Process a transcript
import matplotlib.pyplot as plt
import netts
settings = netts.get_settings()
print(f"Installing dependencies to {settings.netts_dir}")
netts.install_dependencies()
with netts.OpenIEClient() as openie_client, netts.CoreNLPClient(
properties={"annotators": "tokenize,ssplit,pos,lemma,parse,depparse,coref,openie"},
) as corenlp_client:
with open("transcript.txt", encoding="utf-8") as f:
transcript = f.read()
graph = netts.SpeechGraph(transcript)
graph.process(
openie_client=openie_client,
corenlp_client=corenlp_client,
preprocess_config=settings.netts_config.preprocess,
)
fig, ax = plt.subplots()
graph.plot_graph(ax)
plt.savefig("transcript.png")
with open("transcript.pkl", "wb") as output_f:
netts.pickle_graph(graph.graph, output_f)
Next we load our transcript into memory, create a SpeechGraph
object and then call its process
method, passing our two servers and a configuration object.
Here we use a default configuration object settings.netts_config.preprocess
.
Plot graph and save outputs
import matplotlib.pyplot as plt
import netts
settings = netts.get_settings()
print(f"Installing dependencies to {settings.netts_dir}")
netts.install_dependencies()
with netts.OpenIEClient() as openie_client, netts.CoreNLPClient(
properties={"annotators": "tokenize,ssplit,pos,lemma,parse,depparse,coref,openie"},
) as corenlp_client:
with open("transcript.txt", encoding="utf-8") as f:
transcript = f.read()
graph = netts.SpeechGraph(transcript)
graph.process(
openie_client=openie_client,
corenlp_client=corenlp_client,
preprocess_config=settings.netts_config.preprocess,
)
fig, ax = plt.subplots()
graph.plot_graph(ax)
plt.savefig("transcript.png")
with open("transcript.pkl", "wb") as output_f:
netts.pickle_graph(graph.graph, output_f)

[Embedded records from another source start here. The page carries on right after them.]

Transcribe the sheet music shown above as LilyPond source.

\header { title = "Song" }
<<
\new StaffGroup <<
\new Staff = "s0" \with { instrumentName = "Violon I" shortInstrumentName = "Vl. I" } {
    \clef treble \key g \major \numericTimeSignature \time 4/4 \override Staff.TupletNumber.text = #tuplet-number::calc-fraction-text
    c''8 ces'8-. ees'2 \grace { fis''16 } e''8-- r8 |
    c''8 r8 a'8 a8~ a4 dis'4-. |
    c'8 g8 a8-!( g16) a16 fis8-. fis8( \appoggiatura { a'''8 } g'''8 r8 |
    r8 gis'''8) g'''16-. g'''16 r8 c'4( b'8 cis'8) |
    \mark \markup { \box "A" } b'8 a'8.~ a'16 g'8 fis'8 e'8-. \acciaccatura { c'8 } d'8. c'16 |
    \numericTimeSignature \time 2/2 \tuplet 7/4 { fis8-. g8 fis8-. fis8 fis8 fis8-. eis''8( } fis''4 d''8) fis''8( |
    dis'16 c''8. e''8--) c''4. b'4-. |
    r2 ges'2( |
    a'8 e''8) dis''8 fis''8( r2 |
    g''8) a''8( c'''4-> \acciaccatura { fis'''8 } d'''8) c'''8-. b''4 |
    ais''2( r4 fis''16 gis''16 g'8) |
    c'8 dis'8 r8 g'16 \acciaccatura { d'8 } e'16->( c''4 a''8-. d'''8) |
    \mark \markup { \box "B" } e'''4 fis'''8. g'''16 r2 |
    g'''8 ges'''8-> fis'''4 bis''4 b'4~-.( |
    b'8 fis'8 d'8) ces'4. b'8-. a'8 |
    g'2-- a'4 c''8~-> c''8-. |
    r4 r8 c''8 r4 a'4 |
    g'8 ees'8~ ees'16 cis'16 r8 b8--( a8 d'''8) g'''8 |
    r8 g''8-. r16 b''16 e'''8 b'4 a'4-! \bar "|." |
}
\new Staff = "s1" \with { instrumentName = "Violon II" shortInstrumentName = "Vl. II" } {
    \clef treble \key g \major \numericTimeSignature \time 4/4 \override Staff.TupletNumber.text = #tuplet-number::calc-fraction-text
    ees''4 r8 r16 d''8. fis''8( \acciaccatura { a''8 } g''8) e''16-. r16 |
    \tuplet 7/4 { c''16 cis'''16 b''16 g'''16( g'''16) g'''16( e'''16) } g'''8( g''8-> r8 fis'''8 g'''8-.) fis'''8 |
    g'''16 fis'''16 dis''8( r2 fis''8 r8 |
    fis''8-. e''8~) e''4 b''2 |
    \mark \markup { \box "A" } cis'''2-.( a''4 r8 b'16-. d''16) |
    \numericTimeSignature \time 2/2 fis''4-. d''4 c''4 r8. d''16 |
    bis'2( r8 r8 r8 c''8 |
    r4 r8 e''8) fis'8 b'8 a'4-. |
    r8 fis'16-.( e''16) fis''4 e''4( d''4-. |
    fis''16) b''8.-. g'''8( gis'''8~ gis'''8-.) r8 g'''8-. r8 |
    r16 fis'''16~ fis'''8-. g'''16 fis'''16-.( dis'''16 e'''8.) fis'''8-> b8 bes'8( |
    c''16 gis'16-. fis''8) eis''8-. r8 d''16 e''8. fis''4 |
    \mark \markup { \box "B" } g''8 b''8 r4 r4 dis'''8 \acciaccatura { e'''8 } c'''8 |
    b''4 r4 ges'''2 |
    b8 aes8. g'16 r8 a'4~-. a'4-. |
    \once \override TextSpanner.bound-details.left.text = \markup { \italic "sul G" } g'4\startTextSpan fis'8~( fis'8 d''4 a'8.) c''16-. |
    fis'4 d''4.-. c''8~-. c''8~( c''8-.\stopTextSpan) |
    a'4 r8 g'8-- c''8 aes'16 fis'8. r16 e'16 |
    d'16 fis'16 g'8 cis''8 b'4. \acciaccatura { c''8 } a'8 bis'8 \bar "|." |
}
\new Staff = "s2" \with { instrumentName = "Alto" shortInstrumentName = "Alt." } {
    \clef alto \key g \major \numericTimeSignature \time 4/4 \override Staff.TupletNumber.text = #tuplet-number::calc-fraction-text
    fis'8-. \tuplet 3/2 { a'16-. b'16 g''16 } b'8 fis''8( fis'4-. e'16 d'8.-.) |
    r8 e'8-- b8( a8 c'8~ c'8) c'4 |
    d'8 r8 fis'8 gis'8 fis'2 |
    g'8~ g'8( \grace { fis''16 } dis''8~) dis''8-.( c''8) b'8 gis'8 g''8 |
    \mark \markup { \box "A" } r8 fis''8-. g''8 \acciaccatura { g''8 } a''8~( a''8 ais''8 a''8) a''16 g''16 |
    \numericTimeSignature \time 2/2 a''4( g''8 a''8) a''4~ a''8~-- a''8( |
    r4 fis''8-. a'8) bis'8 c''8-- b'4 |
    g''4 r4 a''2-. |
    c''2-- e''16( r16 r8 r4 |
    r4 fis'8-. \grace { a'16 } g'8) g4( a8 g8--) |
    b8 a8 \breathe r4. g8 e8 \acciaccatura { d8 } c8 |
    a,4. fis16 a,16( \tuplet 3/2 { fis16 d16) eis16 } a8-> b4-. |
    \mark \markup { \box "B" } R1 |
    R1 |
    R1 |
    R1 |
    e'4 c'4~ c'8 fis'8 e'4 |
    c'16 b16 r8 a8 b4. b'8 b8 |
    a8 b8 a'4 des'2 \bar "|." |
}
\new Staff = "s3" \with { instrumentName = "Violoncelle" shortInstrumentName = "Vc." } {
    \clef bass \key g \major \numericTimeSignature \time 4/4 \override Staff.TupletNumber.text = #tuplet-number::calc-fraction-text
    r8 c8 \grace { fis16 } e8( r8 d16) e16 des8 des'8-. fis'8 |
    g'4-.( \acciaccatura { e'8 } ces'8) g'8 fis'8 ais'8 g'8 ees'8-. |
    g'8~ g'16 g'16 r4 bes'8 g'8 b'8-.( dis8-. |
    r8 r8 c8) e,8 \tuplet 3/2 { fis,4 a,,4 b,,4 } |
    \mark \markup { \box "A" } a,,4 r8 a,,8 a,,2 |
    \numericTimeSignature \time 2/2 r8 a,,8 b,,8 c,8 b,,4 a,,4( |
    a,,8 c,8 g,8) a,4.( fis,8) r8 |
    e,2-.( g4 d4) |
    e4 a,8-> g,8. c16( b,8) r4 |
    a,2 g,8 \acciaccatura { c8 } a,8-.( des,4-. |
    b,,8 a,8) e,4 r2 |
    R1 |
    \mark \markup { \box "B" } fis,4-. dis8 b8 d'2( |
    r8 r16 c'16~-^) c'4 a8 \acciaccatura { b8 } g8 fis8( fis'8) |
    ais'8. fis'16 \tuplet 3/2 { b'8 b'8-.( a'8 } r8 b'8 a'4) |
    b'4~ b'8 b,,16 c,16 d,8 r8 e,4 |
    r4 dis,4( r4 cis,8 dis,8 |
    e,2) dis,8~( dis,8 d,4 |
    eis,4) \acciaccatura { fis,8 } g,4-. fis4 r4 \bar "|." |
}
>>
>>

Finally we plot our graph, save it to file and also pickle our graph object for further analysis later.
Refining the plot
The network is plotted using spring-embedding, which tries to plot the network such that you get the least overlapping of nodes and edges with each other. This also means that each time you plot the network, it will look slightly different. If you are not happy with the way your network is plotted, try re-running the last few lines of code and look at the transcript.png image file again:
fig, ax = plt.subplots()
graph.plot_graph(ax)
plt.savefig("transcript.png")
You can also open the figure in an interactive window by running:
fig, ax = plt.subplots()
graph.plot_graph(ax)
plt.show()
When resizing the window, we see that the network automatically adjusts to the new window size and the nodes and edges spread out. This usually helps visualisation a lot. We therefore recommend trying out this step when processing your first few transcripts and inspecting the networks.